Indonesia: New World Bank Loan is an Opportunity to Apply Output-Based Aid Principles on a Larger Scale
The aim of the project is to increase the accountability of local governments in their use of Specific Purpose Grants, known as DAK, from the national budget. These grants will give participating local governments in regions with limited fiscal capacity an incentive to invest in infrastructure for basic services such as roads, water, sanitation, and irrigation.
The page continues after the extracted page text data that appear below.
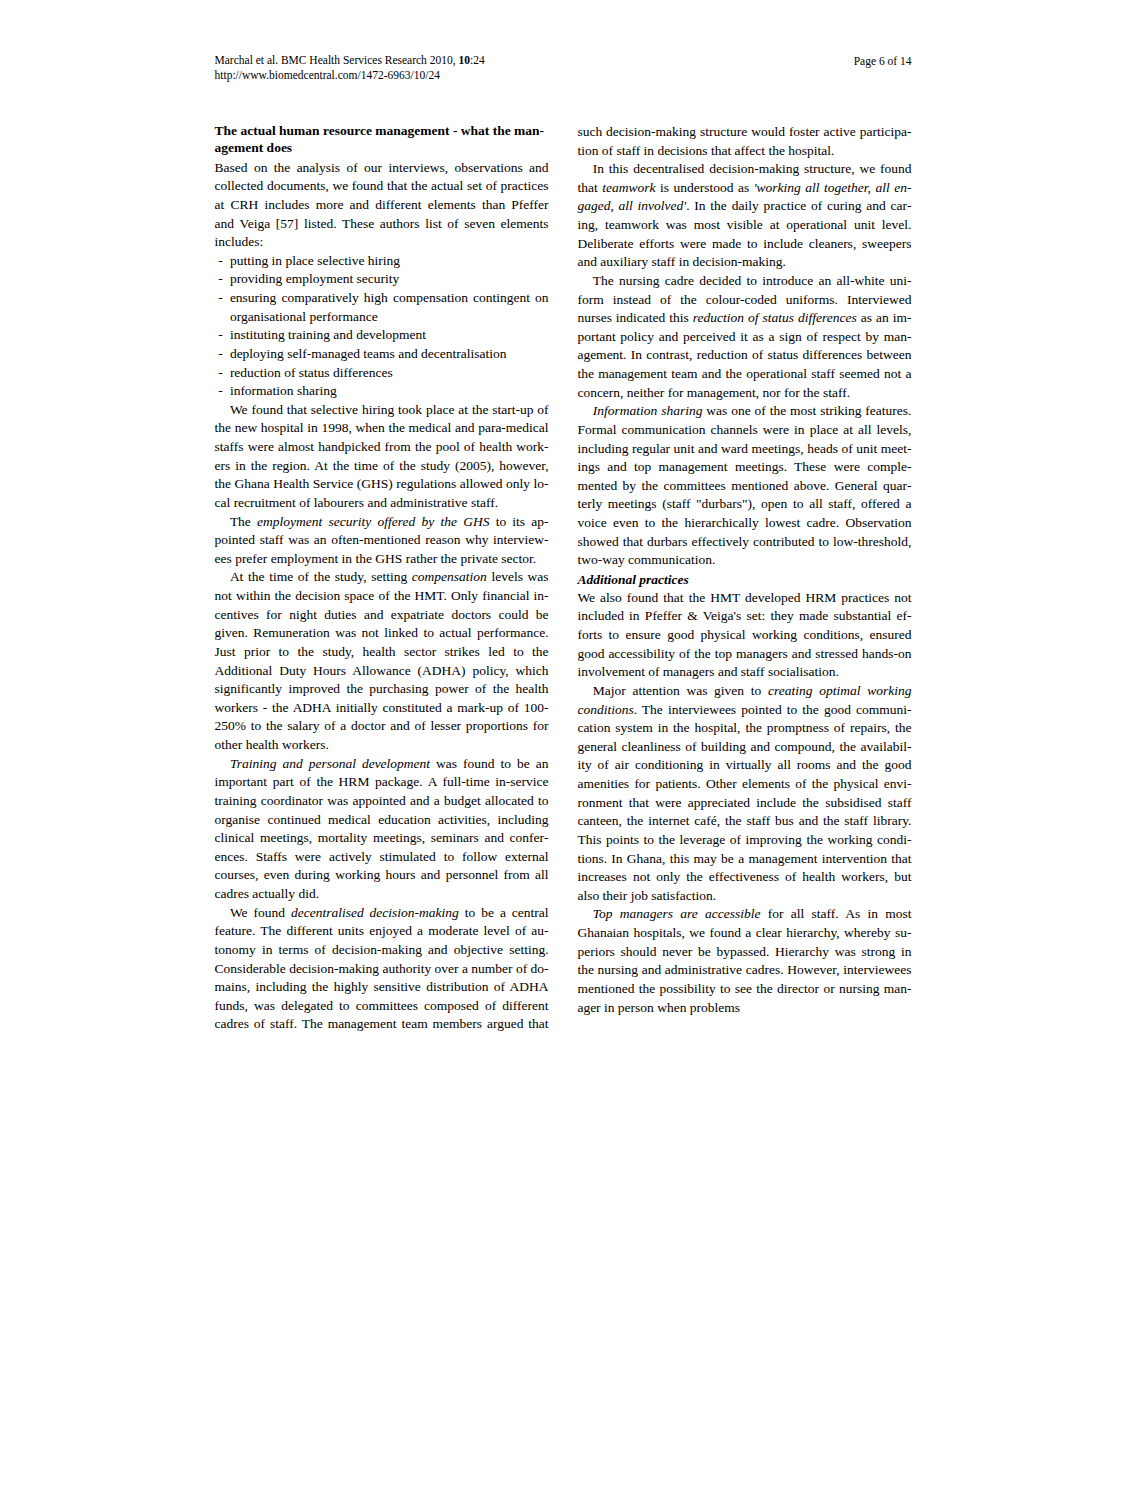Marchal et al. BMC Health Services Research 2010, 10:24
http://www.biomedcentral.com/1472-6963/10/24
Page 6 of 14
The actual human resource management - what the management does
Based on the analysis of our interviews, observations and collected documents, we found that the actual set of practices at CRH includes more and different elements than Pfeffer and Veiga [57] listed. These authors list of seven elements includes:
putting in place selective hiring
providing employment security
ensuring comparatively high compensation contingent on organisational performance
instituting training and development
deploying self-managed teams and decentralisation
reduction of status differences
information sharing
We found that selective hiring took place at the start-up of the new hospital in 1998, when the medical and para-medical staffs were almost handpicked from the pool of health workers in the region. At the time of the study (2005), however, the Ghana Health Service (GHS) regulations allowed only local recruitment of labourers and administrative staff.
The employment security offered by the GHS to its appointed staff was an often-mentioned reason why interviewees prefer employment in the GHS rather the private sector.
At the time of the study, setting compensation levels was not within the decision space of the HMT. Only financial incentives for night duties and expatriate doctors could be given. Remuneration was not linked to actual performance. Just prior to the study, health sector strikes led to the Additional Duty Hours Allowance (ADHA) policy, which significantly improved the purchasing power of the health workers - the ADHA initially constituted a mark-up of 100-250% to the salary of a doctor and of lesser proportions for other health workers.
Training and personal development was found to be an important part of the HRM package. A full-time in-service training coordinator was appointed and a budget allocated to organise continued medical education activities, including clinical meetings, mortality meetings, seminars and conferences. Staffs were actively stimulated to follow external courses, even during working hours and personnel from all cadres actually did.
We found decentralised decision-making to be a central feature. The different units enjoyed a moderate level of autonomy in terms of decision-making and objective setting. Considerable decision-making authority over a number of domains, including the highly sensitive distribution of ADHA funds, was delegated to committees composed of different cadres of staff. The management team members argued that such decision-making structure would foster active participation of staff in decisions that affect the hospital.
In this decentralised decision-making structure, we found that teamwork is understood as 'working all together, all engaged, all involved'. In the daily practice of curing and caring, teamwork was most visible at operational unit level. Deliberate efforts were made to include cleaners, sweepers and auxiliary staff in decision-making.
The nursing cadre decided to introduce an all-white uniform instead of the colour-coded uniforms. Interviewed nurses indicated this reduction of status differences as an important policy and perceived it as a sign of respect by management. In contrast, reduction of status differences between the management team and the operational staff seemed not a concern, neither for management, nor for the staff.
Information sharing was one of the most striking features. Formal communication channels were in place at all levels, including regular unit and ward meetings, heads of unit meetings and top management meetings. These were complemented by the committees mentioned above. General quarterly meetings (staff "durbars"), open to all staff, offered a voice even to the hierarchically lowest cadre. Observation showed that durbars effectively contributed to low-threshold, two-way communication.
Additional practices
We also found that the HMT developed HRM practices not included in Pfeffer & Veiga's set: they made substantial efforts to ensure good physical working conditions, ensured good accessibility of the top managers and stressed hands-on involvement of managers and staff socialisation.
Major attention was given to creating optimal working conditions. The interviewees pointed to the good communication system in the hospital, the promptness of repairs, the general cleanliness of building and compound, the availability of air conditioning in virtually all rooms and the good amenities for patients. Other elements of the physical environment that were appreciated include the subsidised staff canteen, the internet café, the staff bus and the staff library. This points to the leverage of improving the working conditions. In Ghana, this may be a management intervention that increases not only the effectiveness of health workers, but also their job satisfaction.
Top managers are accessible for all staff. As in most Ghanaian hospitals, we found a clear hierarchy, whereby superiors should never be bypassed. Hierarchy was strong in the nursing and administrative cadres. However, interviewees mentioned the possibility to see the director or nursing manager in person when problems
The DAK grants will work in a similar way to output-based subsidies, which reimburse service providers for independently verified, pre-agreed outputs. In an OBA project the outputs typically include household connections to a service, such as potable water supply or electricity, and a period of verified use of the service. The service provider is usually a private enterprise, but could also be a public utility or a nongovernmental organization.
An output-based aid approach is helping to provide access to safe drinking water for low-income households in Jakarta and Surabaya.
In the DAK project, 81 local governments will be eligible for grants, meaning they will be able to claim reimbursement for reported and verified physical outputs for infrastructure. The State Finance and Development Supervisory Board (Badan Pengawasan Keuangan dan Pembangunan, BPKP) will be responsible for verifying project outputs before the local governments are reimbursed. In 2010 DAK allocation amounts will total about two percent of Indonesia’s national budget.
Both DAK grants and OBA subsidies help to bridge a financing gap that would otherwise be an obstacle to basic service delivery, either because the infrastructure could not be built or because low-income segments of the population could not afford the connection fees to gain access to the services.